I used one quote verbatim that explained his issue with AOL’s policy. He later wrote to me saying I misrepresented him. I replied to his e-mails about the issue right away and politely explained my viewpoint and disagreed, saying it was clear in the story that he was a legitimate e-mailer impacted by the policy.

Although we correct early on this site, even when we’ve messed up quotes, I checked and nothing was amiss in this case. So I refused to change the story to suit him.

When I discovered his complaint on the wiki, I tried to post my point of view about the issue. Funny, my side of the story never made it to the site. So much for the “free and open” concept on that wiki.

At least Wikipedia understands what’s at stake and is mulling even more changes to its posting policy.

Wales tells internetnews.com that unregistered editors are no longer allowed to create new pages. This has helped slow down the new pages that come in, so the editors can fact-check the sourcing.

In addition, come January, the site will launch a review mechanism that will allow people to review articles in a more systematic way, so that problematic posts can be called out more quickly.

”What has been overlooked in this grand media storm,” he adds, “is that overall, Wikipedia’s content quality is quite high. It isn’t uniform, and using it as a full source is a bad idea.”

But the core of the way this works is this community, he adds. “It’s a group of people who themselves formed an institution of trusted editors and people that we know. It’s much closer to the actual editing model than most people realize,” he says.

”For most of the active Wikipedians, there’s a real passion to get it right, and correct an error when they find it. What makes this interesting and newsworthy is that our processes failed,” he says. “The challenge for us is to figure out in this particular case what went wrong, how was it overlooked and how did it stay on site for so long. That’s the type of thing we do constantly.”

You can read one recent discussion about the policy changes here.

“The goal of Wikipedia is to create an encyclopedic information source adhering to a neutral point-of-view style of prose, with all information being referenced through the citation of reliable published sources, so as to maintain a standard of verifiability,” the section on Wikipedia says.

“However, the realities of international defamation laws demand that we pay attention to legal issues in order to ensure that our work can remain available, and to protect the project from legal liability. Any libelous content posted to Wikipedia potentially exposes the author and the site’s operators (The Wikimedia Foundation) to legal liability.”

It then urges anyone who wants to register as an editor to read up on libel laws, starting with U.S. libel and slander laws, by picking up “The Associated Press Stylebook and Briefing on Media Law.”

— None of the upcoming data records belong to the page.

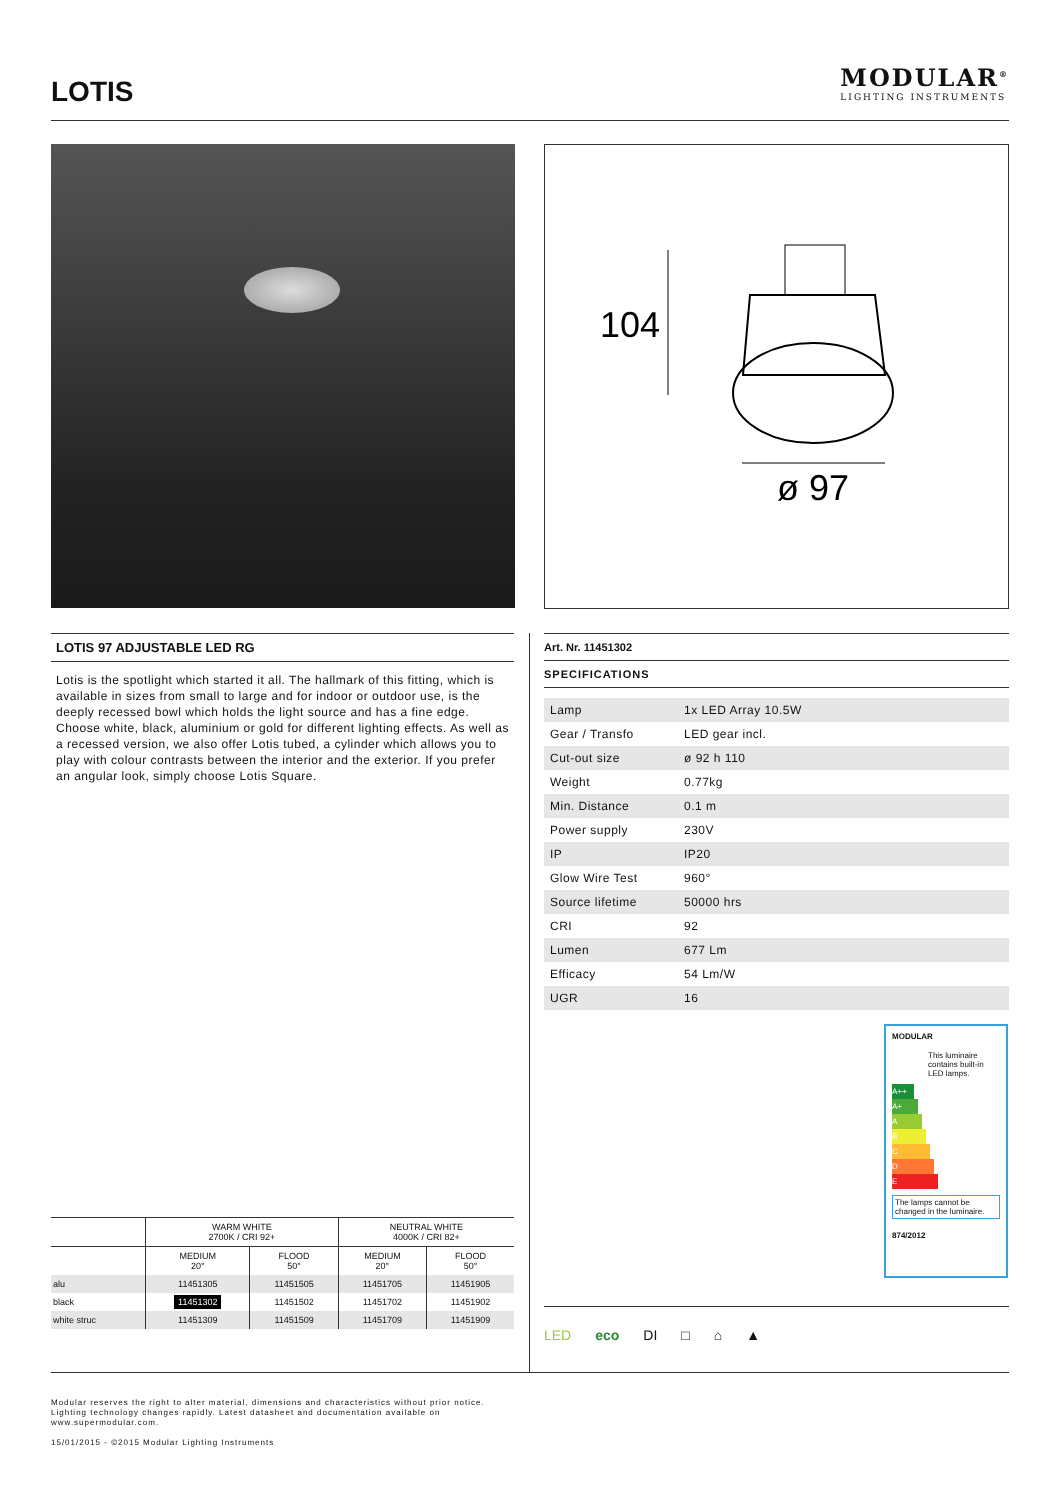LOTIS
MODULAR<sup>®</sup>
LIGHTING INSTRUMENTS
104
ø 97
LOTIS 97 ADJUSTABLE LED RG
Lotis is the spotlight which started it all. The hallmark of this fitting, which is available in sizes from small to large and for indoor or outdoor use, is the deeply recessed bowl which holds the light source and has a fine edge. Choose white, black, aluminium or gold for different lighting effects. As well as a recessed version, we also offer Lotis tubed, a cylinder which allows you to play with colour contrasts between the interior and the exterior. If you prefer an angular look, simply choose Lotis Square.
Art. Nr. 11451302
SPECIFICATIONS
| Lamp | 1x LED Array 10.5W |
| Gear / Transfo | LED gear incl. |
| Cut-out size | ø 92 h 110 |
| Weight | 0.77kg |
| Min. Distance | 0.1 m |
| Power supply | 230V |
| IP | IP20 |
| Glow Wire Test | 960° |
| Source lifetime | 50000 hrs |
| CRI | 92 |
| Lumen | 677 Lm |
| Efficacy | 54 Lm/W |
| UGR | 16 |
MODULAR
This luminaire contains built-in LED lamps.
A++
A+
A
B
C
D
E
The lamps cannot be changed in the luminaire.
874/2012
| | WARM WHITE 2700K / CRI 92+ | | NEUTRAL WHITE 4000K / CRI 82+ | |
| --- | --- | --- | --- | --- |
| | MEDIUM 20° | FLOOD 50° | MEDIUM 20° | FLOOD 50° |
| alu | 11451305 | 11451505 | 11451705 | 11451905 |
| black | 11451302 | 11451502 | 11451702 | 11451902 |
| white struc | 11451309 | 11451509 | 11451709 | 11451909 |
LED eco DI □ ⌂ ▲
Modular reserves the right to alter material, dimensions and characteristics without prior notice.
Lighting technology changes rapidly. Latest datasheet and documentation available on
www.supermodular.com.
15/01/2015 - ©2015 Modular Lighting Instruments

Anyone who has practiced anything closely resembling journalism knows this book well. If Wikipedia had made this its policy from the outset, it might not find itself in a pickle over credibility now.

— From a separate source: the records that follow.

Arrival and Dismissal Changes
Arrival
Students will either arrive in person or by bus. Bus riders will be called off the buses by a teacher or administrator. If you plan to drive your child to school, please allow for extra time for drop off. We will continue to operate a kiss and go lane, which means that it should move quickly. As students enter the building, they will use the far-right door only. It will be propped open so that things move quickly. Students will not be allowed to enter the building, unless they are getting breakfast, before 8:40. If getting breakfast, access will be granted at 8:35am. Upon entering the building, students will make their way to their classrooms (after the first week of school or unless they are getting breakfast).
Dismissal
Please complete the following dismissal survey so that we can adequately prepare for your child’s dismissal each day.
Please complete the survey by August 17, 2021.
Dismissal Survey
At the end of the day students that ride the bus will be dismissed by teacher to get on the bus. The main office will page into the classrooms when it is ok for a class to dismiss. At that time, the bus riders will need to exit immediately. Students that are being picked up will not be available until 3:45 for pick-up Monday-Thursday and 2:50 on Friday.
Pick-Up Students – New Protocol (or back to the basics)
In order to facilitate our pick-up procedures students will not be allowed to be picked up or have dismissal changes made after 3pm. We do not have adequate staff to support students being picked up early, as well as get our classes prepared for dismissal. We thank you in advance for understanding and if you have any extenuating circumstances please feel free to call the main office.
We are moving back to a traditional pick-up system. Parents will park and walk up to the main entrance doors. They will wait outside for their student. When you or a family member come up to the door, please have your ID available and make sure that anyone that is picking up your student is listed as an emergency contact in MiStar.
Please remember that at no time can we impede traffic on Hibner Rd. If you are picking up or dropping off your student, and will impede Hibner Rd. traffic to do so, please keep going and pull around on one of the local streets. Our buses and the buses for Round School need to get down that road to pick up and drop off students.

With more than 2 million articles and more than 80 languages represented on the site, the editors have their hands full vetting the information.

No one wants to shut down the idea of free speech that gave rise to the Wikipedia project some five years ago. But at the very least, the case has pointed out the need for more stringent policies that help vet spurious information from getting into print and to keep tabs on the few who will always want to vandalize the site.

Otherwise, Wikipedia will continue to labor on as Information Not Quite Trusted.